According to OX Security researchers Moshe Siman Tov Bustan and Nir Zadok, “Attackers merely need to send a malicious link to the target while Live Server operates in the background.”
Code Runner, boasting 37 million downloads, was vulnerable to CVE-2025-65715 (high severity). This extension processes execution commands from a global configuration file. OX Security identified that a specially crafted entry within this file could lead to arbitrary code execution, including the deployment of reverse shells. Attackers could achieve this by tricking a developer into pasting harmful code via phishing or by using another compromised extension to discreetly alter the configuration file.
Markdown Preview Enhanced, with 8.5 million downloads, was susceptible to CVE-2025-65716 (CVSS 8.8). This vulnerability could be activated simply by opening an untrusted Markdown file. The researchers observed, “A malicious Markdown file has the potential to execute scripts or embedded content designed to gather data on open ports from the victim’s machine.”
Microsoft’s Silent Fix for its Extension
The narrative for the fourth vulnerability diverged. Microsoft’s Live Preview extension, downloaded 11 million times, harbored a cross-site scripting vulnerability. OX Security indicated this flaw could allow a malicious webpage to list files in a developer’s root directory and steal sensitive data such as credentials, access keys, and other confidential information.
On August 7, the researchers alerted Microsoft to the problem. Microsoft initially assessed it as low severity, attributing this to the necessity of user interaction.
The researchers further noted, “However, on September 11, 2025, Microsoft discreetly issued a patch for the XSS security concerns we had reported, doing so without any prior notification to us. We only became aware of this deployment quite recently.”
This particular vulnerability did not receive a CVE assignment. The researchers advised, “Anyone using Live Preview should update to version 0.4.16 or newer without delay.”
Microsoft had not yet provided an immediate comment when contacted.
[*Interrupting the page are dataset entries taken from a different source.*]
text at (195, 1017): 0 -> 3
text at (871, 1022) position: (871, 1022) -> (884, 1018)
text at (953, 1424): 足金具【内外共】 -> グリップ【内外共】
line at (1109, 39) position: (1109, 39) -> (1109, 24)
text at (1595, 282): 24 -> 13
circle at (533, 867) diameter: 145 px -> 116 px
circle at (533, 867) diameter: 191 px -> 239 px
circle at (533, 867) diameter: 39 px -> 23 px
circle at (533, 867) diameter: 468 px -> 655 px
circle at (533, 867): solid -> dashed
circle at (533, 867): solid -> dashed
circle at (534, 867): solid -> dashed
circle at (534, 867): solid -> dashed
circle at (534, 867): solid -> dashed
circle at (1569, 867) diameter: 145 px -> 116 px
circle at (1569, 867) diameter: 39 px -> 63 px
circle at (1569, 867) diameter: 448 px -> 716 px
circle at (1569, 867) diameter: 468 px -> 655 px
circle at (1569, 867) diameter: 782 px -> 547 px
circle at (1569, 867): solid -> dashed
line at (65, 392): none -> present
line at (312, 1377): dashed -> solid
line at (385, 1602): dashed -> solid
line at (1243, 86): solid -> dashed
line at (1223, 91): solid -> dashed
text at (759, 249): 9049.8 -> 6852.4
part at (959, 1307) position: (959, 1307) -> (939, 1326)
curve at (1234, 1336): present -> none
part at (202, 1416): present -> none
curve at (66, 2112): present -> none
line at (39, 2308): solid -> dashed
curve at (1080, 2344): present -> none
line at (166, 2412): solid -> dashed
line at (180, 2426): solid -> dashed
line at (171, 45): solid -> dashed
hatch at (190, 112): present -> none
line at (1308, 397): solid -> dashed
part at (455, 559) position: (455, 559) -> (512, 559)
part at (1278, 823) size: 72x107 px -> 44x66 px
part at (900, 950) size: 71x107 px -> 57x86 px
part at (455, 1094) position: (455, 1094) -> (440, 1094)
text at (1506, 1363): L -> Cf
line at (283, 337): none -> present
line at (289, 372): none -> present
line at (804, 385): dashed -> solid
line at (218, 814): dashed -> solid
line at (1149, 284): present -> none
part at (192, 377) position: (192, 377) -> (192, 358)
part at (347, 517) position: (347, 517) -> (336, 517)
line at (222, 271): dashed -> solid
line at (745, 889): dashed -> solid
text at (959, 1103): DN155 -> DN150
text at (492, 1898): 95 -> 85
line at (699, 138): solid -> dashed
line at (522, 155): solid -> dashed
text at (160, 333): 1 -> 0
Collectively, these four flaws highlight a more pervasive issue concerning the security and maintenance practices surrounding developer tools.
Recommendations for Security Teams
In their advisory, OX Security researchers emphasized, “These vulnerabilities definitively demonstrate that Integrated Development Environments (IDEs) represent the most vulnerable point in an organization’s supply chain security.”
Developer workstations frequently store critical assets like API keys, cloud credentials, database connection strings, and SSH keys. OX Security cautioned that a successful data exfiltration from even one machine could grant an attacker entry to the organization’s wider infrastructure, with risks escalating to lateral movement and complete system compromise.
The researchers recommended that developers deactivate any extensions not currently in use and refrain from visiting untrusted websites when localhost servers are active. Additionally, they advised against incorporating configuration snippets from ununverified sources into VS Code’s global settings.